Objectives
• A. Name every face database mentioned in the HMM face identification passage below.
• B. From the HMM face identification passage below, quote the text between "Wavelet decomposition was" and "remainder being used for testing.", inclusive.

Source passage
<<<<
The size of the blocks was
chosen so that significant structures/textures could be adequately
represented within the block. The overlap value of 4 was
deemed large enough to
allow structures (e.g., edges) that straddled the
edge of one block to
be better contained within the next block.
Wavelet decomposition was carried
out to the fourth decomposition level
(to allow a complete decomposition of the
image). In the case of Gabor filters, 6 scales
and 4 orientations were used,
producing an observation blocks of size 24.
The experiments were carried out using five-fold cross
validation. This involved splitting the set of
training images for each person
into five equally sized sets and using four of
the sets for system training
with the remainder being used for testing.
The experiments were repeated five
times with a different set being used for
testing each time to provide a more
accurate recognition figure. Therefore, with
the AT&T database, eight
images were used for training and two for
testing during each run. When using
the Essex95 database, sixteen images were used for
training and four for
testing during each run. For the FERET database,
four images per individual
were used for training, with the remaining image
being used for testing.
One HMM was trained for each individual in the
database. During testing, an image was assigned an
identity according to the
HMM that produced the highest likelihood value.
As the task being performed was
face identification, it was assumed that all
testing individuals were known
individuals. Accuracy of an individual run
is thus defined as the ratio of
correct matches to the total number of
face images tested, with final accuracy
equalling the average accuracy figures from each
of the five cross-validation
runs. The accuracy figures for HMM face
recognition performed in both the
spatial domain and using selected wavelet
filters are presented in Table 1.
Table 1: Comparison of HMM face identification accuracy
when performed in the spatial domain and with
selected wavelet filters (%).
>>>>
Dataset content
<<<<
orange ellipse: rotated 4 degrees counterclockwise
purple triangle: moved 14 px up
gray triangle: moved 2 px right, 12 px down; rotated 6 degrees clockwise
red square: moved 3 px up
>>>>
Full answers
• A. AT&T, Essex95, FERET

• B.
Wavelet decomposition was carried
out to the fourth decomposition level
(to allow a complete decomposition of the
image). In the case of Gabor filters, 6 scales
and 4 orientations were used,
producing an observation blocks of size 24.
The experiments were carried out using five-fold cross
validation. This involved splitting the set of
training images for each person
into five equally sized sets and using four of
the sets for system training
with the remainder being used for testing.